Landmark takes both sides as Court of Appeal rules on CSA issue

Landmark Chambers found itself on both the winning and losing sides of a Court of Appeal legal tussle that resulted in a ruling that the Child Support Agency (CSA) does not owe a duty of care in how maintenance payments are assessed.

Divorced Leeds mother Denise Rowley alleged she suffered loss of wealth and her home due to the agency’s negligence when it came to assessing her claim for child maintenance. The CSA initially awarded Rowley £16 a week for her three children.

Rowley’s case was allowed into the appeal court as a test case to establish whether, and in what circumstances, families can obtain compensation through the courts in actions against the CSA.

The judgment, handed down by Lord Justices Dyson, Waller and Keene, held unanimously that the imposition of a duty of care would be inconsistent with the statutory scheme for child support and that it would not be fair, just and reasonable to impose it.

Resolution, the family law association of solicitors, supported and intervened in Rowley’s appeal, calling the decision a major blow for the thousands of families that feel let down by the agency.

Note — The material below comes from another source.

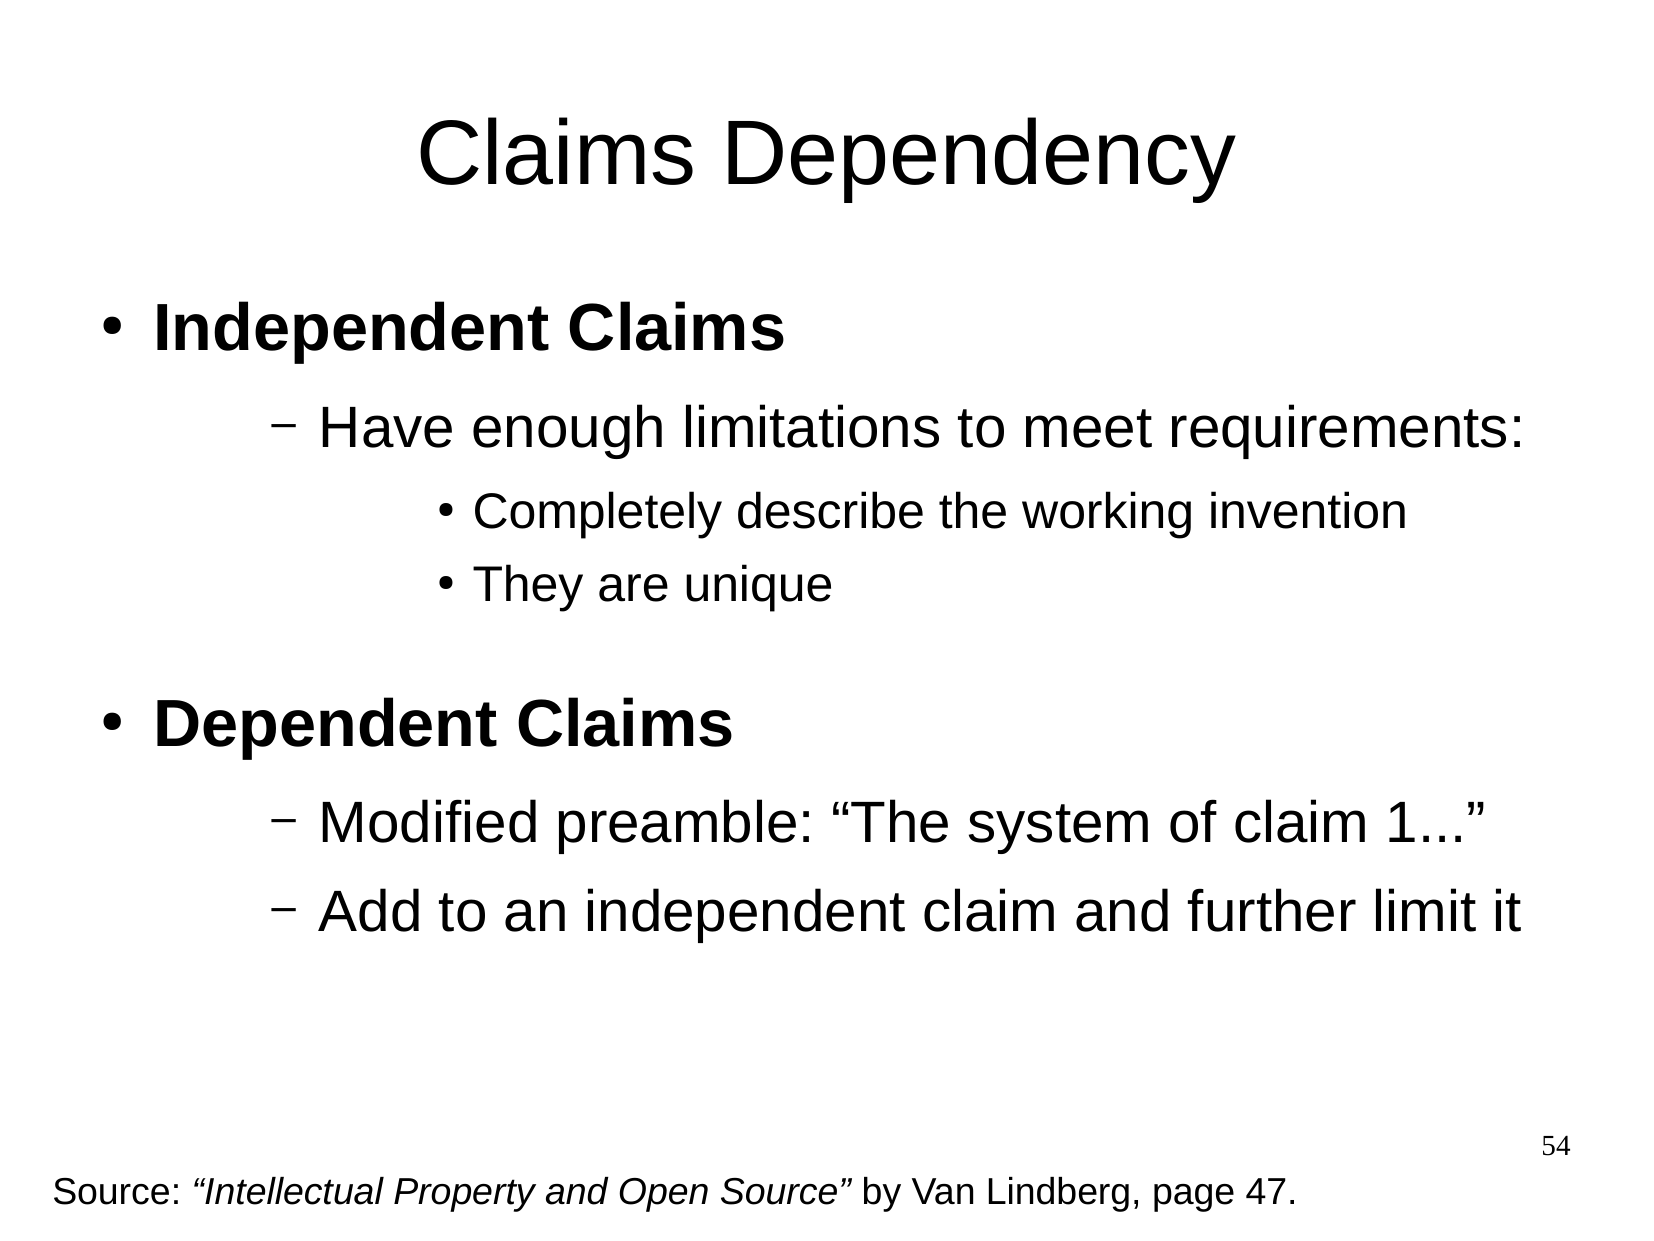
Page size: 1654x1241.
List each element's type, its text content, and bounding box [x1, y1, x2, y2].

The agency, however, is set to be scrapped next year as part of a radical reform of the maintenance system.

Rowley instructed Ramby De Mello of 6 King’s Bench Walk and solicitor advocate Kamar Uddin from Res Ipsa Solicitors through direct access, while Richard Drabble QC of Landmark chambers intervened for Resolution.

Nigel Giffin QC of 11KBW and Daniel Kolinsky of Landmark were instructed on behalf of the Department of Work and Pensions.